I have made some intersting observations I want to share..

  • When you start your replay, remember that your cache is "cold", if you started your capture with a warm cache, it will take a bit for the cache to catch up.
  • If you started your capture during processing, you will see a lot of divergence.. This is normal
  • A single query taking longer can make a huge impact on the replay (I will explain in detail below).
  • Replaying twice in a row will not have the same results, but the results should be withing 5% of each other.

So while does a single query make sunch a huge impact ??? It all has to do with how the replay synch all the workload. You may have 100 or more different sessions all acting independently, but Oracle keeps it all in synch by SCN number.. This is good right ? Well, yes, but it can affect the replay. What happens if a query that usually takes .04 seconds, and is followed by an update, takes 5 minutes ? Well the replay gets held up by 5 minutes, because the SCN doesn't move until the query is finished.. Multiply that by12 executions, and you've lost an hour out of your replay.. WOW.

The best suggestion I have is to look at the DB time, the CPU time, and the reads.
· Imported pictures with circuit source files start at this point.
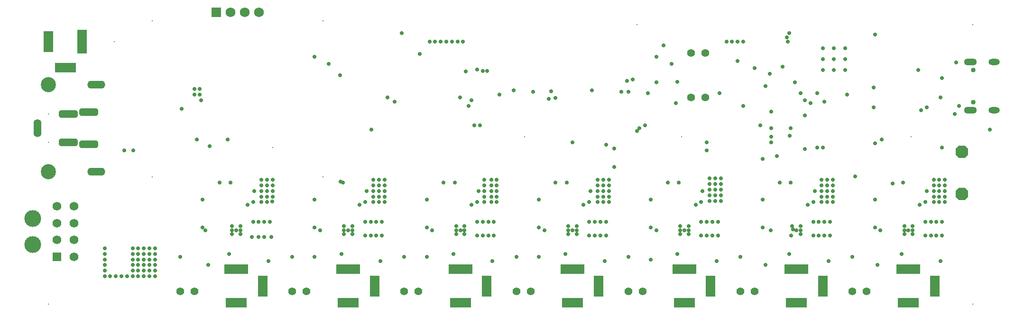
<source format=gbs>
G04*
G04 #@! TF.GenerationSoftware,Altium Limited,Altium Designer,24.4.1 (13)*
G04*
G04 Layer_Color=16711935*
%FSLAX44Y44*%
%MOMM*%
G71*
G04*
G04 #@! TF.SameCoordinates,002769C6-68FF-4E06-BC95-C638BAA8078C*
G04*
G04*
G04 #@! TF.FilePolarity,Negative*
G04*
G01*
G75*
%ADD80C,0.2032*%
%ADD81C,1.7272*%
%ADD82R,1.7272X1.7272*%
G04:AMPARAMS|DCode=83|XSize=2.2032mm|YSize=2.2032mm|CornerRadius=0mm|HoleSize=0mm|Usage=FLASHONLY|Rotation=0.000|XOffset=0mm|YOffset=0mm|HoleType=Round|Shape=Octagon|*
%AMOCTAGOND83*
4,1,8,1.1016,-0.5508,1.1016,0.5508,0.5508,1.1016,-0.5508,1.1016,-1.1016,0.5508,-1.1016,-0.5508,-0.5508,-1.1016,0.5508,-1.1016,1.1016,-0.5508,0.0*
%
%ADD83OCTAGOND83*%

%ADD84C,1.4224*%
%ADD85R,4.2032X1.7032*%
%ADD86R,3.7032X1.7032*%
%ADD87R,1.7032X3.7032*%
%ADD88C,3.0000*%
%ADD89C,1.5700*%
%ADD90R,1.5700X1.5700*%
%ADD91O,2.3032X1.2532*%
%ADD92O,2.0032X1.1032*%
%ADD93C,0.8532*%
%ADD94C,2.7032*%
G04:AMPARAMS|DCode=95|XSize=1.4032mm|YSize=3.4032mm|CornerRadius=0mm|HoleSize=0mm|Usage=FLASHONLY|Rotation=90.000|XOffset=0mm|YOffset=0mm|HoleType=Round|Shape=Octagon|*
%AMOCTAGOND95*
4,1,8,-1.7016,-0.3508,-1.7016,0.3508,-1.3508,0.7016,1.3508,0.7016,1.7016,0.3508,1.7016,-0.3508,1.3508,-0.7016,-1.3508,-0.7016,-1.7016,-0.3508,0.0*
%
%ADD95OCTAGOND95*%

%ADD96O,1.4032X3.2032*%
%ADD97O,3.2032X1.4032*%
%ADD98R,1.7032X4.2032*%
%ADD99C,0.7032*%
D80*
X235200Y277500D02*
D03*
X540000D02*
D03*
Y556900D02*
D03*
X235200D02*
D03*
X1100000Y550000D02*
D03*
X1700000D02*
D03*
X1590000Y350000D02*
D03*
X50000Y50000D02*
D03*
X167500Y520000D02*
D03*
X450000Y330000D02*
D03*
X900000Y350000D02*
D03*
X1180000D02*
D03*
X1700000Y50000D02*
D03*
X50000Y340000D02*
D03*
Y390000D02*
D03*
D81*
X425700Y572140D02*
D03*
X400300D02*
D03*
X374900D02*
D03*
D82*
X349500D02*
D03*
D83*
X1680000Y247000D02*
D03*
Y323000D02*
D03*
D84*
X285000Y72500D02*
D03*
X310400D02*
D03*
X1222400Y500000D02*
D03*
X1197000D02*
D03*
X510400Y72500D02*
D03*
X485000D02*
D03*
X1510400D02*
D03*
X1485000D02*
D03*
X1310400D02*
D03*
X1285000D02*
D03*
X1110400D02*
D03*
X1085000D02*
D03*
X910400D02*
D03*
X885000D02*
D03*
X710400D02*
D03*
X685000D02*
D03*
X1222400Y420000D02*
D03*
X1197000D02*
D03*
D85*
X385000Y112500D02*
D03*
X1585000D02*
D03*
X1385000D02*
D03*
X1185000D02*
D03*
X985000D02*
D03*
X785000D02*
D03*
X585000D02*
D03*
D86*
X385000Y52500D02*
D03*
X1585000D02*
D03*
X1385000D02*
D03*
X1185000D02*
D03*
X985000D02*
D03*
X785000D02*
D03*
X585000D02*
D03*
X80000Y473000D02*
D03*
D87*
X432000Y82500D02*
D03*
X1632000D02*
D03*
X1432000D02*
D03*
X1232000D02*
D03*
X1032000D02*
D03*
X832000D02*
D03*
X632000D02*
D03*
X50000Y520000D02*
D03*
D88*
X21800Y156500D02*
D03*
Y203500D02*
D03*
D89*
X65000Y225100D02*
D03*
Y195100D02*
D03*
Y165100D02*
D03*
X95000Y135100D02*
D03*
Y165100D02*
D03*
Y195100D02*
D03*
Y225100D02*
D03*
D90*
X65000Y135100D02*
D03*
D91*
X1695700Y397014D02*
D03*
Y483414D02*
D03*
D92*
X1737500Y397014D02*
D03*
Y483414D02*
D03*
D93*
X1700700Y469114D02*
D03*
Y411314D02*
D03*
D94*
X50000Y287000D02*
D03*
Y443000D02*
D03*
D95*
X121500Y394000D02*
D03*
Y336000D02*
D03*
X85000Y390000D02*
D03*
Y340000D02*
D03*
D96*
X30000Y365000D02*
D03*
D97*
X135000Y287000D02*
D03*
Y443000D02*
D03*
D98*
X110000Y520000D02*
D03*
D99*
X1556940Y266310D02*
D03*
X827460Y272500D02*
D03*
X832500Y467500D02*
D03*
X827460Y232500D02*
D03*
Y242500D02*
D03*
Y252500D02*
D03*
Y262500D02*
D03*
X840000D02*
D03*
Y242500D02*
D03*
Y252500D02*
D03*
Y272500D02*
D03*
Y232500D02*
D03*
X850000Y242500D02*
D03*
Y272500D02*
D03*
Y252500D02*
D03*
Y232500D02*
D03*
Y262500D02*
D03*
X855040Y425000D02*
D03*
X825000Y467500D02*
D03*
X915000Y430000D02*
D03*
X880000Y432500D02*
D03*
X425000Y170000D02*
D03*
X392500Y175000D02*
D03*
X329960Y182500D02*
D03*
X570000Y460040D02*
D03*
X355000Y267500D02*
D03*
X375000D02*
D03*
X430000Y272500D02*
D03*
X450000Y262500D02*
D03*
X377500Y182500D02*
D03*
Y190000D02*
D03*
X440000Y252500D02*
D03*
X430000Y242500D02*
D03*
X417500Y252500D02*
D03*
X430000Y262500D02*
D03*
X440000Y272500D02*
D03*
X430000Y252500D02*
D03*
X415000Y232500D02*
D03*
X440000Y262500D02*
D03*
X450000Y272500D02*
D03*
X405000Y227500D02*
D03*
X415000Y197500D02*
D03*
X440000Y232500D02*
D03*
X392500Y182500D02*
D03*
X450000Y242500D02*
D03*
X448936Y233564D02*
D03*
X425000Y197500D02*
D03*
X435000Y197500D02*
D03*
X655000Y420000D02*
D03*
X412500Y170000D02*
D03*
X445000Y197500D02*
D03*
X571064Y268936D02*
D03*
X525000Y237500D02*
D03*
X1060000Y295196D02*
D03*
X625795Y362380D02*
D03*
X525000Y492500D02*
D03*
X550000Y480000D02*
D03*
X1135000Y492460D02*
D03*
X1147968Y513454D02*
D03*
X1667500Y390000D02*
D03*
X1730000Y362500D02*
D03*
X1115000Y370000D02*
D03*
X1450000Y272500D02*
D03*
X1422500Y330000D02*
D03*
X1432500D02*
D03*
X1340000Y340000D02*
D03*
X1645000Y330000D02*
D03*
X1370000Y520000D02*
D03*
X1367500Y527500D02*
D03*
X790000Y520000D02*
D03*
X1162500Y480000D02*
D03*
X1280000Y485040D02*
D03*
X1360000Y474960D02*
D03*
X1310000Y472500D02*
D03*
X1337599Y462401D02*
D03*
X1382540Y447500D02*
D03*
X1247500Y427460D02*
D03*
X1422500D02*
D03*
X1392500D02*
D03*
X1120000Y427500D02*
D03*
X1085000Y430000D02*
D03*
X1072500D02*
D03*
X1400000Y415000D02*
D03*
X1475000Y425000D02*
D03*
X1522500Y402500D02*
D03*
X1435000Y412500D02*
D03*
X1400000Y327500D02*
D03*
X1375000Y365000D02*
D03*
X1400000Y387500D02*
D03*
X325000Y187500D02*
D03*
Y237500D02*
D03*
X440000Y242500D02*
D03*
X450000Y252500D02*
D03*
X335000Y120000D02*
D03*
X442500Y127500D02*
D03*
X285000Y135000D02*
D03*
X372500Y140000D02*
D03*
X447314Y170186D02*
D03*
X435000Y170000D02*
D03*
X377500Y175000D02*
D03*
X385000Y182500D02*
D03*
X392500Y190000D02*
D03*
X430000Y232500D02*
D03*
X185000Y325000D02*
D03*
X1060000Y328850D02*
D03*
X201270Y325040D02*
D03*
X1082500Y450049D02*
D03*
X1092500Y452500D02*
D03*
X1135000Y447500D02*
D03*
X1170000Y410000D02*
D03*
X1172500Y448055D02*
D03*
X1522500Y437500D02*
D03*
X947500Y430991D02*
D03*
X1330000Y440000D02*
D03*
X1020000Y432540D02*
D03*
X1340056Y395040D02*
D03*
X1320202Y369798D02*
D03*
X1373172Y351828D02*
D03*
X1225000Y325040D02*
D03*
X1645000Y454960D02*
D03*
X1602500Y468754D02*
D03*
X1489919Y278293D02*
D03*
X1607500Y397500D02*
D03*
X1617500Y402540D02*
D03*
X1670000Y482500D02*
D03*
X1675000Y405000D02*
D03*
X1642500Y420000D02*
D03*
X315000Y345000D02*
D03*
X985000Y340000D02*
D03*
X1045000Y335000D02*
D03*
X370000Y345000D02*
D03*
X1105000Y365000D02*
D03*
X1225000Y340000D02*
D03*
X1350000Y315000D02*
D03*
X1410000Y410000D02*
D03*
X1325000Y310000D02*
D03*
X1340000Y350000D02*
D03*
X795000Y466945D02*
D03*
X815000Y470000D02*
D03*
X712500Y497500D02*
D03*
X784656Y420344D02*
D03*
X667500Y412500D02*
D03*
X805000Y415040D02*
D03*
X310000Y425000D02*
D03*
Y435000D02*
D03*
X320000D02*
D03*
Y425000D02*
D03*
X1324920Y237500D02*
D03*
Y187500D02*
D03*
X1338810Y182500D02*
D03*
X1250000Y275000D02*
D03*
X1240000D02*
D03*
X1250000Y265000D02*
D03*
X1240000D02*
D03*
X1250000Y255000D02*
D03*
X1230000Y275000D02*
D03*
X1250000Y245000D02*
D03*
X1230000Y265000D02*
D03*
X1240000Y255000D02*
D03*
X925000Y237500D02*
D03*
X1040000Y272500D02*
D03*
X1050000D02*
D03*
X1100000Y360000D02*
D03*
X1230000Y255000D02*
D03*
X1250000Y235000D02*
D03*
X1240000Y245000D02*
D03*
X1217500Y252500D02*
D03*
X1240000Y235000D02*
D03*
X1230000Y245000D02*
D03*
X337500Y332500D02*
D03*
X287500Y400000D02*
D03*
X322500Y415000D02*
D03*
X680000Y535000D02*
D03*
X730000Y520000D02*
D03*
X770000D02*
D03*
X750000D02*
D03*
X740000D02*
D03*
X780000D02*
D03*
X760000D02*
D03*
X1290000D02*
D03*
X1280000D02*
D03*
X1270000D02*
D03*
X1260000D02*
D03*
X1525000Y532500D02*
D03*
X1372500Y535000D02*
D03*
X1340000Y365000D02*
D03*
X1525000Y337500D02*
D03*
X1537500Y345000D02*
D03*
X1432250Y488500D02*
D03*
X1290000Y405000D02*
D03*
X190000Y100000D02*
D03*
X180000D02*
D03*
X170000D02*
D03*
X160000D02*
D03*
X150000D02*
D03*
Y110000D02*
D03*
Y120000D02*
D03*
Y130000D02*
D03*
Y140000D02*
D03*
Y150000D02*
D03*
X240000Y100000D02*
D03*
Y110000D02*
D03*
Y120000D02*
D03*
Y130000D02*
D03*
Y140000D02*
D03*
Y150000D02*
D03*
X230000D02*
D03*
Y140000D02*
D03*
Y130000D02*
D03*
Y120000D02*
D03*
Y110000D02*
D03*
Y100000D02*
D03*
X220000D02*
D03*
Y110000D02*
D03*
Y120000D02*
D03*
Y130000D02*
D03*
Y140000D02*
D03*
Y150000D02*
D03*
X210000Y100000D02*
D03*
Y110000D02*
D03*
Y120000D02*
D03*
Y130000D02*
D03*
Y140000D02*
D03*
Y150000D02*
D03*
X200000Y100000D02*
D03*
Y110000D02*
D03*
Y120000D02*
D03*
Y130000D02*
D03*
Y140000D02*
D03*
Y150000D02*
D03*
X1432250Y508250D02*
D03*
X1471750Y468750D02*
D03*
X1452000D02*
D03*
X1432250D02*
D03*
X1452000Y508250D02*
D03*
X1471750D02*
D03*
Y488500D02*
D03*
X1452000D02*
D03*
X800000Y405000D02*
D03*
X942500Y417500D02*
D03*
X955000Y419368D02*
D03*
X1530000Y120000D02*
D03*
X1378564Y183564D02*
D03*
X1375186Y172686D02*
D03*
X1485000Y135000D02*
D03*
X1330000Y120000D02*
D03*
X1125000Y130000D02*
D03*
X925000Y135000D02*
D03*
X725000D02*
D03*
X525000D02*
D03*
X525000Y187500D02*
D03*
X810000Y370000D02*
D03*
X820000D02*
D03*
X1615000Y172500D02*
D03*
X1630000Y242500D02*
D03*
X1640000Y262500D02*
D03*
X1630000D02*
D03*
X1615000Y197500D02*
D03*
X1645000D02*
D03*
X1640000Y232500D02*
D03*
X1615000D02*
D03*
X1605000Y227500D02*
D03*
X1650000Y272500D02*
D03*
X1640000D02*
D03*
X1630000D02*
D03*
X1625000Y197500D02*
D03*
X1635000D02*
D03*
X1625000Y172500D02*
D03*
X1635000D02*
D03*
X1642500Y127500D02*
D03*
X1525000Y237500D02*
D03*
Y187500D02*
D03*
X1535000Y182500D02*
D03*
X1617500Y252500D02*
D03*
X1575000Y267500D02*
D03*
X1592500Y182500D02*
D03*
Y190000D02*
D03*
Y175000D02*
D03*
X1577500Y190000D02*
D03*
X1585000Y182500D02*
D03*
X1577500D02*
D03*
Y175000D02*
D03*
X1572500Y140000D02*
D03*
X1205000Y227500D02*
D03*
X1245000Y172500D02*
D03*
X1225000Y197500D02*
D03*
X1235000D02*
D03*
Y172500D02*
D03*
X1225000D02*
D03*
X1242500Y127500D02*
D03*
X1125000Y237500D02*
D03*
Y187500D02*
D03*
X1135000Y182500D02*
D03*
X1175000Y267500D02*
D03*
X1155000D02*
D03*
X1085000Y135000D02*
D03*
X1192500Y182500D02*
D03*
Y175000D02*
D03*
Y190000D02*
D03*
X1177500D02*
D03*
X1185000Y182500D02*
D03*
X1177500D02*
D03*
Y175000D02*
D03*
X1172500Y140000D02*
D03*
X1440000Y242500D02*
D03*
X1430000Y252500D02*
D03*
Y262500D02*
D03*
X1445000Y197500D02*
D03*
X1430000Y232500D02*
D03*
X1415000D02*
D03*
X1405000Y227500D02*
D03*
X1450000Y242500D02*
D03*
Y252500D02*
D03*
Y262500D02*
D03*
X1440000Y272500D02*
D03*
X1430000D02*
D03*
X1425000Y197500D02*
D03*
X1435000D02*
D03*
Y172500D02*
D03*
X1425000D02*
D03*
X1442500Y127500D02*
D03*
X1417500Y252500D02*
D03*
X1375000Y267500D02*
D03*
X1355000D02*
D03*
X1285000Y135000D02*
D03*
X1392500Y182500D02*
D03*
Y175000D02*
D03*
Y190000D02*
D03*
X1377500D02*
D03*
X1385000Y182500D02*
D03*
X1372500Y140000D02*
D03*
X1245000Y197500D02*
D03*
X1230000Y235000D02*
D03*
X1215000Y232500D02*
D03*
X1040000Y242500D02*
D03*
X1030000D02*
D03*
X1040000Y262500D02*
D03*
X1030000D02*
D03*
X1015000Y197500D02*
D03*
X1045000D02*
D03*
X1005000Y227500D02*
D03*
X1050000Y262500D02*
D03*
X1030000Y272500D02*
D03*
X1025000Y197500D02*
D03*
X1035000D02*
D03*
Y172500D02*
D03*
X1025000D02*
D03*
X1042500Y127500D02*
D03*
X925000Y187500D02*
D03*
X935000Y182500D02*
D03*
X1017500Y252500D02*
D03*
X975000Y267500D02*
D03*
X955000D02*
D03*
X885000Y135000D02*
D03*
X992500Y182500D02*
D03*
Y175000D02*
D03*
Y190000D02*
D03*
X977500D02*
D03*
X985000Y182500D02*
D03*
X977500D02*
D03*
Y175000D02*
D03*
X972500Y140000D02*
D03*
X815000Y232500D02*
D03*
X835000Y197500D02*
D03*
X825000D02*
D03*
X835000Y172500D02*
D03*
X825000D02*
D03*
X842500Y127500D02*
D03*
X725000Y237500D02*
D03*
Y187500D02*
D03*
X735000Y182500D02*
D03*
X817500Y252500D02*
D03*
X775000Y267500D02*
D03*
X755000D02*
D03*
X685000Y135000D02*
D03*
X792500Y182500D02*
D03*
Y175000D02*
D03*
Y190000D02*
D03*
X777500D02*
D03*
X785000Y182500D02*
D03*
X777500D02*
D03*
Y175000D02*
D03*
X772500Y140000D02*
D03*
X615000Y172500D02*
D03*
X640000Y242500D02*
D03*
Y262500D02*
D03*
X650000D02*
D03*
Y272500D02*
D03*
X635000Y197500D02*
D03*
X625000D02*
D03*
X635000Y172500D02*
D03*
X625000D02*
D03*
X642500Y127500D02*
D03*
X535000Y182500D02*
D03*
X617500Y252500D02*
D03*
X575000Y267500D02*
D03*
X485000Y135000D02*
D03*
X592500Y182500D02*
D03*
Y175000D02*
D03*
Y190000D02*
D03*
X577500D02*
D03*
X585000Y182500D02*
D03*
X577500D02*
D03*
Y175000D02*
D03*
X572500Y140000D02*
D03*
X815000Y172500D02*
D03*
X845000Y197500D02*
D03*
Y172500D02*
D03*
X640000Y252500D02*
D03*
X630000Y262500D02*
D03*
X615000Y197500D02*
D03*
X645000D02*
D03*
X640000Y232500D02*
D03*
X645000Y172500D02*
D03*
X650000Y242500D02*
D03*
X1640000D02*
D03*
Y252500D02*
D03*
X1630000D02*
D03*
Y232500D02*
D03*
X1650000D02*
D03*
X1645000Y172500D02*
D03*
X1650000Y242500D02*
D03*
Y252500D02*
D03*
Y262500D02*
D03*
X1415000Y172500D02*
D03*
X1430000Y242500D02*
D03*
X1440000Y252500D02*
D03*
Y262500D02*
D03*
X1415000Y197500D02*
D03*
X1440000Y232500D02*
D03*
X1450000D02*
D03*
X1445000Y172500D02*
D03*
X1215000D02*
D03*
Y197500D02*
D03*
X1015000Y172500D02*
D03*
X1040000Y252500D02*
D03*
X1030000D02*
D03*
X1040000Y232500D02*
D03*
X1030000D02*
D03*
X1015000D02*
D03*
X1050000D02*
D03*
X1045000Y172500D02*
D03*
X1050000Y242500D02*
D03*
Y252500D02*
D03*
X815000Y197500D02*
D03*
X805000Y227500D02*
D03*
X630000Y242500D02*
D03*
Y252500D02*
D03*
Y232500D02*
D03*
X615000D02*
D03*
X605000Y227500D02*
D03*
X650000Y232500D02*
D03*
Y252500D02*
D03*
X640000Y272500D02*
D03*
X630000D02*
D03*
M02*

</source>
You may find that "overall" the replay used less DB time, even though it took longer to replay.

Saturday, March 13, 2010

Direct path Reads

I am in process of tracking down as much as I can about the 11g new feature called "adaptive direct path reads". Direct path reads are block reads that bypass the SGA, and go directly into the PGA. I'm still trying to figure out if they are good.

From what I can figure out, they kick in for Full Table Scans (FTS), and only in certain cases.. You can turn them off with event 10949. They are affected by the size of the buffer cache, how big the table is, and how many blocks for the table are already in memory. Oracle has a "secret sauce" to determine when to kick in. I haven't had any luck finding the "secret sauce", just information from others on what the ingredients are, not the amounts of each.

There are advantages to them


  • They are much faster than conventional db file sequential read
  • They won't age blocks out of memory that you might want to keep

Disadvantages

  • If the same query is executed again, the blocks must be read from disk again.
  • Running a FTS on a table in multiple sessions won't share blocks, and can cause a large amount of I/O.

I also found that an object is much more likely to be using direct path reads immediately after Startup, since there are no blocks currently cached (thanks Jonathon Lewis for this tidbit!)

Here is as much additional information as I can find on this topic

I also stated asking some Exadata experts, on how Direct path reads relate to exadata. It seems that with Exadata, with Caching at both the DB layer, and the storage layer, along with the infiniband connection to storage, Direct path reads are not an issue. Exadata will cache at enough layers, that a Direct path read from the flashcache on the storage is fast enough to make it worthwhile.. It's almost as is Exadata was made to best utilize direct path reads, and other storage configurations will suffer from bottlenecking... Coincidence ?? you decide.

I will let all know how I make out with them.